→ Work instructions
Set down word for word each line from the start of the listing through the line that contains "Авторское право © 2024", both included.

→ Given records
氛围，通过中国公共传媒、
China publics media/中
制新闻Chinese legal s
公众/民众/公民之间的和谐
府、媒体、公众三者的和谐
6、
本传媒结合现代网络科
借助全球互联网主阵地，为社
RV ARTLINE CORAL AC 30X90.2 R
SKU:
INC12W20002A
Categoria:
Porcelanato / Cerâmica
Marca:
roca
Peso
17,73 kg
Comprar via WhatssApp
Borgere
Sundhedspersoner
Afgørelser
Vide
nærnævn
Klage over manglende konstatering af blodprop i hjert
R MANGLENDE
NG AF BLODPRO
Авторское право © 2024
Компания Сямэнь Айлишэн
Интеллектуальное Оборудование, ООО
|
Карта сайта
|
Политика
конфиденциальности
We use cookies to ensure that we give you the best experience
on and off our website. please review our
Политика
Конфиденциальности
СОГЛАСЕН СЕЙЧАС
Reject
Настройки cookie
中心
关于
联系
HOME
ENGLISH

→ Exercise answer
氛围，通过中国公共传媒、
China publics media/中
制新闻Chinese legal s
公众/民众/公民之间的和谐
府、媒体、公众三者的和谐
6、
本传媒结合现代网络科
借助全球互联网主阵地，为社
RV ARTLINE CORAL AC 30X90.2 R
SKU:
INC12W20002A
Categoria:
Porcelanato / Cerâmica
Marca:
roca
Peso
17,73 kg
Comprar via WhatssApp
Borgere
Sundhedspersoner
Afgørelser
Vide
nærnævn
Klage over manglende konstatering af blodprop i hjert
R MANGLENDE
NG AF BLODPRO
Авторское право © 2024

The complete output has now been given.